A reset for EdChoice vouchers
In September the Ohio Department of Education issued the annual “report cards” that are supposed to inform the public about the relative success of each public school district. Private schools, though they receive public funds, are not graded.
Thanks to our teachers and students, our district had plenty of good news. One significant change is that no Cleveland Heights-University Heights school carries the unfair designation of “failing,” the status that triggers access to performance-based EdChoice vouchers.
This change of status means the state will not award any new performance-based EdChoice vouchers in our school district this year. The 1,743 local students already benefiting can renew their subsidies through 12th grade, regardless of the district’s current label, and as long as they live in Ohio.
Ohio has two EdChoice programs. The first was approved in 2005 as a way to rescue kids from failing schools. In 2014 [the state] approved EdChoice Expansion, this time to aid low-income students.
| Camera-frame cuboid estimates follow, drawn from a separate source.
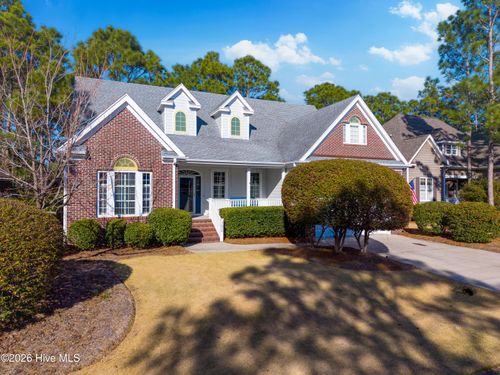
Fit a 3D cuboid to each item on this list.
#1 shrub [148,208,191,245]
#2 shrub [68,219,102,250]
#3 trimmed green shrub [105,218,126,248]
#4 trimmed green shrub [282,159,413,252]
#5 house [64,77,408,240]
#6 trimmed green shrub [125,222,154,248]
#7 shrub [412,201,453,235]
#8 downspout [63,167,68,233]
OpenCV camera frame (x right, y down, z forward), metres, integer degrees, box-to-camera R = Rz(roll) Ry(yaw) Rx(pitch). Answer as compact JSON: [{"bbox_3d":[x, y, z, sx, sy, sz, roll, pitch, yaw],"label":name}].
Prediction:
[{"bbox_3d":[-3.300,1.616,14.300,1.700,1.530,1.600,0,-1,-24],"label":"shrub"},{"bbox_3d":[-6.144,1.703,12.950,1.250,1.140,1.250,0,-1,-24],"label":"shrub"},{"bbox_3d":[-5.198,1.739,13.400,0.950,1.120,1.000,0,-1,-24],"label":"trimmed green shrub"},{"bbox_3d":[3.853,0.674,13.700,4.900,3.600,4.000,-1,-1,16],"label":"trimmed green shrub"},{"bbox_3d":[-1.783,-1.893,22.753,17.900,9.050,14.000,0,-1,-24],"label":"house"},{"bbox_3d":[-4.287,1.837,13.450,1.150,1.020,1.150,0,-1,-24],"label":"trimmed green shrub"},{"bbox_3d":[10.586,1.782,20.000,2.400,1.800,2.200,0,-1,-24],"label":"shrub"},{"bbox_3d":[-7.255,0.521,13.631,0.110,2.870,0.100,0,-1,-24],"label":"downspout"}]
The bad news is that income-based vouchers are no longer about helping low-income people, and their use and cost are growing exponentially. While access to performance-based vouchers is shrinking, access to income-based subsidies is growing. Not only is the scholarship amount greater than what public school students receive, the full amount—$8,400—is now available to any household with income below 450 percent of the federal poverty level, or $135,000 for a family of four.
EdChoice vouchers have drained more than $21 million of local taxpayer money out of our school district since the first 73 vouchers were awarded in the 2015–16 school year. Last year 1,924 students, most of whom had never attended a public school, received vouchers. This profligate spending makes private education at public expense an entitlement. It is a radical departure from our traditions of private education as a private responsibility and a firm separation of church and state. Taxpayers are now funding two K–12 education systems—one public and one private. It is neither justifiable nor sustainable.
I tend to ignore the report cards. The quality of education is way too complex to reduce to five stars based primarily on standardized test results, and standardized tests are not adequate for making the high-stakes judgments that are tied to report card data.
The folly of using test scores to judge quality was evident in 2021, when 1,227 schools in 426 districts earned a failing designation. This dismal record prompted lawmakers to change their evaluation system, limiting this status to school districts where 20 percent or more of students qualified for Title 1 services and that had two consecutive years of low test results. This year, 412 schools in 57 districts carry this failing label.
The free-spending legislature is also the body that is stingy about funding basic needs. Only the poorest households, such as families of four with incomes below $39,000, are eligible for SNAP and free school lunches. Child-care subsidies are limited to those with incomes below $43,500, and health-care funds for children are limited to families with incomes below $62,000.
In 2023 about 169,807 Ohio students attended a private school, and, so far this year, more than 81,800 households have applied for income-based vouchers. Another 41,700 have applied for the performance-based EdChoice subsidy. It won’t be long before every private school student will be educated at taxpayer expense, without public oversight.
The new state budget set aside more than $1.05 billion for private school vouchers for next year. What if that is not enough? The challenge to voters is to make sure advancing the common good—in this case, public education—is the priority for spending public funds.

Susie Kaeser
Susie Kaeser moved to Cleveland Heights in 1979. She is the former director of Reaching Heights, and is active with the Heights Coalition for Public Education and the League of Women Voters. A community booster, she is the author of a book about local activism, Resisting Segregation.